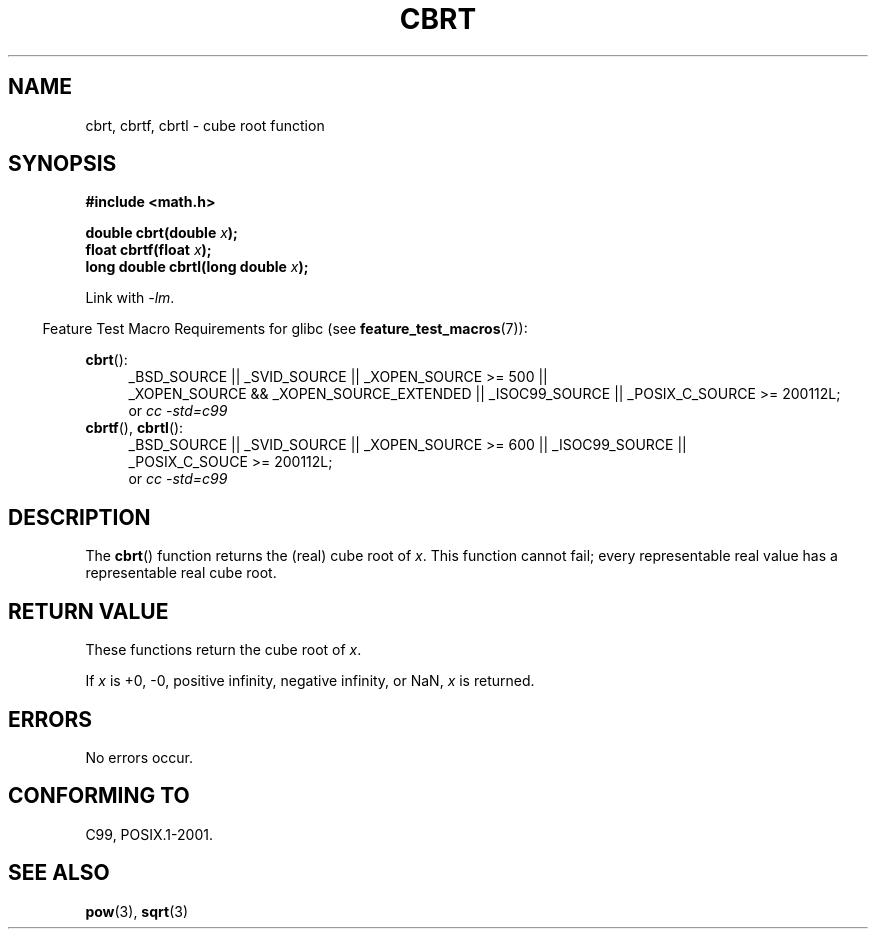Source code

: .\" Copyright 1995 Jim Van Zandt <jrv@vanzandt.mv.com>
.\"
.\" %%%LICENSE_START(verbatim)
.\" Permission is granted to make and distribute verbatim copies of this
.\" manual provided the copyright notice and this permission notice are
.\" preserved on all copies.
.\"
.\" Permission is granted to copy and distribute modified versions of this
.\" manual under the conditions for verbatim copying, provided that the
.\" entire resulting derived work is distributed under the terms of a
.\" permission notice identical to this one.
.\"
.\" Since the Linux kernel and libraries are constantly changing, this
.\" manual page may be incorrect or out-of-date.  The author(s) assume no
.\" responsibility for errors or omissions, or for damages resulting from
.\" the use of the information contained herein.  The author(s) may not
.\" have taken the same level of care in the production of this manual,
.\" which is licensed free of charge, as they might when working
.\" professionally.
.\"
.\" Formatted or processed versions of this manual, if unaccompanied by
.\" the source, must acknowledge the copyright and authors of this work.
.\" %%%LICENSE_END
.\"
.\" changed `square root' into `cube root' - aeb, 950919
.\"
.\" Modified 2002-07-27 Walter Harms
.\" (walter.harms@informatik.uni-oldenburg.de)
.\"
.TH CBRT 3  2010-09-20 "GNU"  "Linux Programmer's Manual"
.SH NAME
cbrt, cbrtf, cbrtl \- cube root function
.SH SYNOPSIS
.nf
.B #include <math.h>
.sp
.BI "double cbrt(double " x );
.br
.BI "float cbrtf(float " x );
.br
.BI "long double cbrtl(long double " x );
.fi
.sp
Link with \fI\-lm\fP.
.sp
.in -4n
Feature Test Macro Requirements for glibc (see
.BR feature_test_macros (7)):
.in
.sp
.ad l
.BR cbrt ():
.br
.RS 4
_BSD_SOURCE || _SVID_SOURCE || _XOPEN_SOURCE\ >=\ 500 ||
_XOPEN_SOURCE\ &&\ _XOPEN_SOURCE_EXTENDED || _ISOC99_SOURCE ||
_POSIX_C_SOURCE\ >=\ 200112L;
.br
or
.I cc\ -std=c99
.RE
.BR cbrtf (),
.BR cbrtl ():
.RS 4
_BSD_SOURCE || _SVID_SOURCE || _XOPEN_SOURCE\ >=\ 600 || _ISOC99_SOURCE ||
_POSIX_C_SOUCE\ >=\ 200112L;
.br
or
.I cc\ -std=c99
.RE
.ad b
.SH DESCRIPTION
The
.BR cbrt ()
function returns the (real) cube root of \fIx\fP.
This function cannot fail; every representable real value has a
representable real cube root.
.SH RETURN VALUE
These functions return the cube root of
.IR x .

If
.I x
is +0, \-0, positive infinity, negative infinity, or NaN,
.I x
is returned.
.SH ERRORS
No errors occur.
.SH CONFORMING TO
C99, POSIX.1-2001.
.\" .BR cbrt ()
.\" was a GNU extension. It is now a C99 requirement.
.SH SEE ALSO
.BR pow (3),
.BR sqrt (3)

########

-- Task description --
Please print the entire listing again exactly, minus its images.

-- Answer to this task --
Source code

: .\" Copyright 1995 Jim Van Zandt <jrv@vanzandt.mv.com>
.\"
.\" %%%LICENSE_START(verbatim)
.\" Permission is granted to make and distribute verbatim copies of this
.\" manual provided the copyright notice and this permission notice are
.\" preserved on all copies.
.\"
.\" Permission is granted to copy and distribute modified versions of this
.\" manual under the conditions for verbatim copying, provided that the
.\" entire resulting derived work is distributed under the terms of a
.\" permission notice identical to this one.
.\"
.\" Since the Linux kernel and libraries are constantly changing, this
.\" manual page may be incorrect or out-of-date.  The author(s) assume no
.\" responsibility for errors or omissions, or for damages resulting from
.\" the use of the information contained herein.  The author(s) may not
.\" have taken the same level of care in the production of this manual,
.\" which is licensed free of charge, as they might when working
.\" professionally.
.\"
.\" Formatted or processed versions of this manual, if unaccompanied by
.\" the source, must acknowledge the copyright and authors of this work.
.\" %%%LICENSE_END
.\"
.\" changed `square root' into `cube root' - aeb, 950919
.\"
.\" Modified 2002-07-27 Walter Harms
.\" (walter.harms@informatik.uni-oldenburg.de)
.\"
.TH CBRT 3  2010-09-20 "GNU"  "Linux Programmer's Manual"
.SH NAME
cbrt, cbrtf, cbrtl \- cube root function
.SH SYNOPSIS
.nf
.B #include <math.h>
.sp
.BI "double cbrt(double " x );
.br
.BI "float cbrtf(float " x );
.br
.BI "long double cbrtl(long double " x );
.fi
.sp
Link with \fI\-lm\fP.
.sp
.in -4n
Feature Test Macro Requirements for glibc (see
.BR feature_test_macros (7)):
.in
.sp
.ad l
.BR cbrt ():
.br
.RS 4
_BSD_SOURCE || _SVID_SOURCE || _XOPEN_SOURCE\ >=\ 500 ||
_XOPEN_SOURCE\ &&\ _XOPEN_SOURCE_EXTENDED || _ISOC99_SOURCE ||
_POSIX_C_SOURCE\ >=\ 200112L;
.br
or
.I cc\ -std=c99
.RE
.BR cbrtf (),
.BR cbrtl ():
.RS 4
_BSD_SOURCE || _SVID_SOURCE || _XOPEN_SOURCE\ >=\ 600 || _ISOC99_SOURCE ||
_POSIX_C_SOUCE\ >=\ 200112L;
.br
or
.I cc\ -std=c99
.RE
.ad b
.SH DESCRIPTION
The
.BR cbrt ()
function returns the (real) cube root of \fIx\fP.
This function cannot fail; every representable real value has a
representable real cube root.
.SH RETURN VALUE
These functions return the cube root of
.IR x .

If
.I x
is +0, \-0, positive infinity, negative infinity, or NaN,
.I x
is returned.
.SH ERRORS
No errors occur.
.SH CONFORMING TO
C99, POSIX.1-2001.
.\" .BR cbrt ()
.\" was a GNU extension. It is now a C99 requirement.
.SH SEE ALSO
.BR pow (3),
.BR sqrt (3)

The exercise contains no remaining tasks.